Kumar’s return to government in Bihar last week, however, wasn’t particularly smooth. After the results of the May 2014 election, in which the JD(U) lost all but two of Bihar’s seats in the lower house of India’s national parliament, Kumar promptly resigning, taking the blame for his party’s losses. By the time of the April/May 2014 elections, however, the Modi wave had become so dominant that no one seemed able to stop him, and the BJP won 22 seats, primarily in western Bihar.
* * * * *
RELATED: What does Nitish Kumar want?
* * * * *
Kumar arranged for an ally, Jitan Ram Manjhi, to succeed him as chief minister, presumably an ally willing to step aside in the future when Kumar might want to resume his old job. That’s not uncharacteristic in India, where even politicians under investigation for corruption and barred from holding office arrange for supplicant caretaker officials to rule in their place — most recently, Tamil Nadu chief minister Jayalalithaa.
The plan proved trickier for Kumar when Manjhi started veering off with erratic statements and refused to step aside, bolstered by the BJP’s sudden support for a Manhji-led government. When Kumar forced a vote in the Bihari assembly last week, however, Manjhi crumbled. Kumar now has a couple of weeks to assemble his own majority in the Bihar assembly, and he is likely to join forces with a mentor-turned-foe Laloo Prasad Yadav, the leader of the Rashtriya Janata Dal (RJD) and himself a former chief minister.

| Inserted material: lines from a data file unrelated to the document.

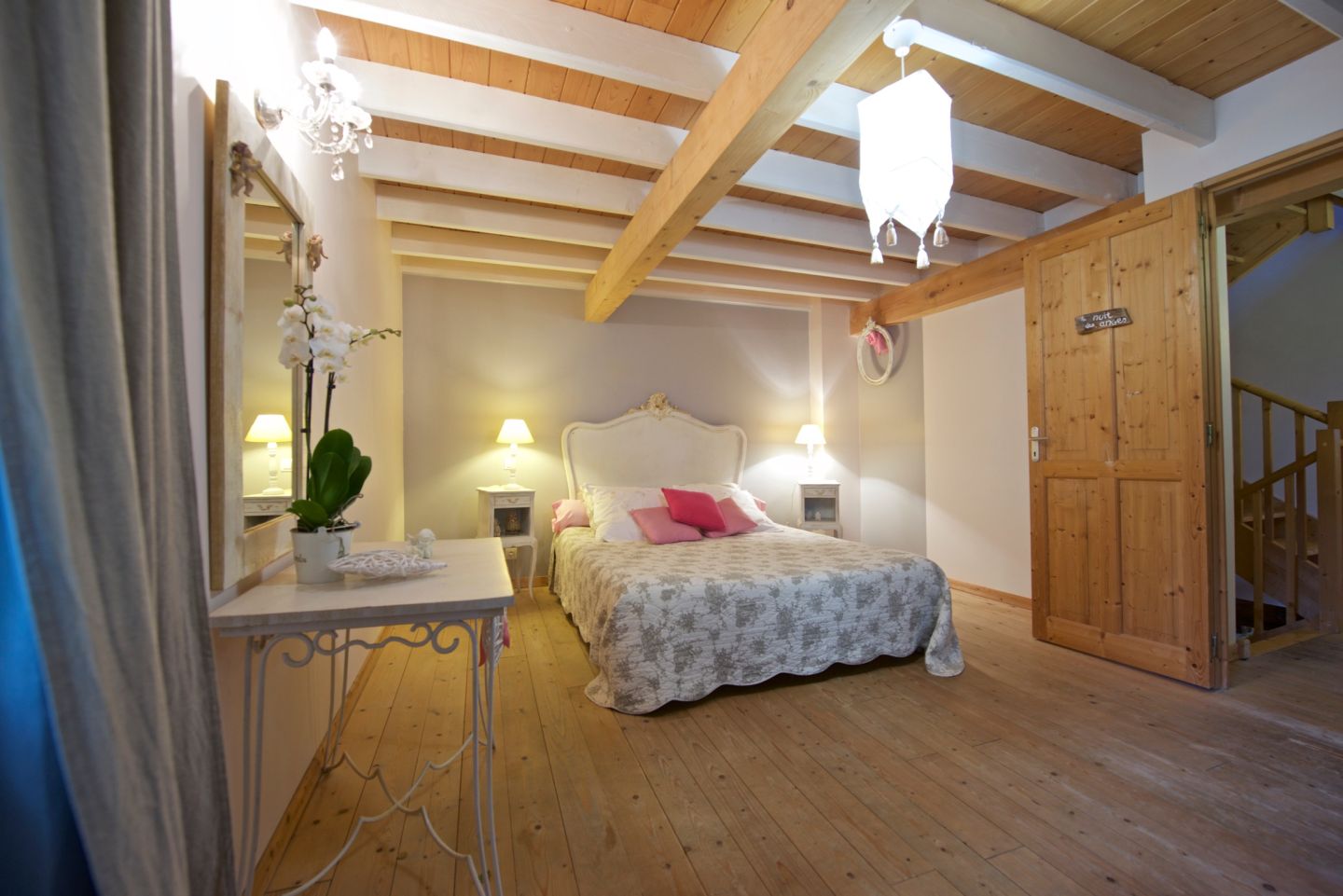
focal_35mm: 14
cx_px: 672
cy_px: 448
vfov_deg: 81.2
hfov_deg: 104.2
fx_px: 522
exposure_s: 1/8
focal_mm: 14
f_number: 6.3
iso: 400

Yadav, a popular figure owing to his role as a member of the lower caste, dominated Bihari politics between 1995 and 2005, then with Kumar as his junior partner. Between 2004 and 2009, as Kumar began to eclipse him in Bihar, Yadav served as India’s railways minister in the national government between 2004 and 2009. Two years ago, however, he was convicted of corruption — a far too common fate for Indian leaders.
Bihar’s politics have, for decades, diverged from the same trends that dictate politics at India’s center. Though the abrupt attention in Patna’s direction was surprising in the past week, it certainly won’t be the last time that Indian politics looks to Bihar as a weathervane in 2015.